The die was cast on this form of hard Brexit when Johnson was elected Tory leader and PM, winning an 80-seat majority on a promise to negotiate a loose “Canada-style” trade agreement that would untether the UK from EU law.
Despite avoiding no deal, there is still the potential for disruption from January 1 as businesses and the government adapt to new customs controls that could slow down movement through ports.
The agreement was found after the UK and EU reached compromises on the sticking points that have plagued the talks – the so-called level playing field for standards in areas like workers rights and the environment, and fishing rights.
At a Downing Street press conference, Johnson said the UK and EU had found an agreement on the level playing field that will allow, subject to arbitration, both sides to impose tariffs on the other, if the other maintains lower standards in areas like workers’ rights or the environment that are judged to amount to unfair competition.
The move will be seen as a concession by the UK, but also a watering down of Brussels’ initial demands to be able to unilaterally impose “lightning” tariffs on its partner over lower standards.

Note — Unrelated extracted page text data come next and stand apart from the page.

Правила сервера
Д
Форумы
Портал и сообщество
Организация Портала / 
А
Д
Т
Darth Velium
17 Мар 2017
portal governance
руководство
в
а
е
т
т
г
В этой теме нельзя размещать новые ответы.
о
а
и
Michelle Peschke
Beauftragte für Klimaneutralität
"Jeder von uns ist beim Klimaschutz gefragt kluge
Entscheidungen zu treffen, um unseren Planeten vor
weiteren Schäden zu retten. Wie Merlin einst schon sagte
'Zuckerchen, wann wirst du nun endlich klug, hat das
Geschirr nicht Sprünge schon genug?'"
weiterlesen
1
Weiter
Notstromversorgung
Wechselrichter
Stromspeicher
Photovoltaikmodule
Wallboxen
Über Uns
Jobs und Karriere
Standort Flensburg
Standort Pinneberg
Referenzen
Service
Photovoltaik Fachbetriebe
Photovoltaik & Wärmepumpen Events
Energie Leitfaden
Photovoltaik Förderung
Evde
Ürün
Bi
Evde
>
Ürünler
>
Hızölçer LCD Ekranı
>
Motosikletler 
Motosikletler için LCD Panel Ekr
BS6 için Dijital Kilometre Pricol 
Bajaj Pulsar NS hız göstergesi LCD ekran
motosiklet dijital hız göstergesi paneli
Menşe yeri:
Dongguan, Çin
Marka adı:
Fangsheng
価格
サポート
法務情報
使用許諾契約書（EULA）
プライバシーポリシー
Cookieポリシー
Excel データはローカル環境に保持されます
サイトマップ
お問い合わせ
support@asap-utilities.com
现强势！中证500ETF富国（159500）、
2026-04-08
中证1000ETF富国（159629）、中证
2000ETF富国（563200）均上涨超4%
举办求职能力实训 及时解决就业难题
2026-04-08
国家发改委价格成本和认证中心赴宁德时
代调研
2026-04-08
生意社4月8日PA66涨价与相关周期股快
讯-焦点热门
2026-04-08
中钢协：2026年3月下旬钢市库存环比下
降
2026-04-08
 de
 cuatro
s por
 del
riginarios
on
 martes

Johnson also said the UK had compromised on fishing rights by agreeing to a five-and-a-half-year transition period.
He said the EU had initially demanded a 14-year transition, while the UK had wanted three.
In comments that risked a backlash from fishing communities, the PM also revealed that the UK would not initially be allowed to catch all the fish in its waters under the terms of the deal, revealing the share would rise “substantially from roughly half today to closer to two-thirds” over the transition.
Frost claimed the deal “restored Britain’s sovereignty in full”, as Barnier revealed that the UK had chosen not to continue taking part in the Erasmus student exchange programme.
It comes after Johnson himself repeatedly claimed that no deal was the most likely outcome, and after he missed several of his own deadlines for agreement.
Parliament is expected to be recalled next week to pass the agreement.
All eyes will be on the size of any rebellion from hardcore Tory Brexiteers in factions like the European Research Group (ERG), which is recconvening its so-called “star chamber” of legal experts to examine the 2,000 or so pages of text.
But the deal is expected to pass, with Labour signalling for weeks it is likely to back it or, if not, to abstain.
A deal will also have to be backed by the EU’s 27 member states, with ambassadors preparing to meet “during the Christmas period” to consider the deal.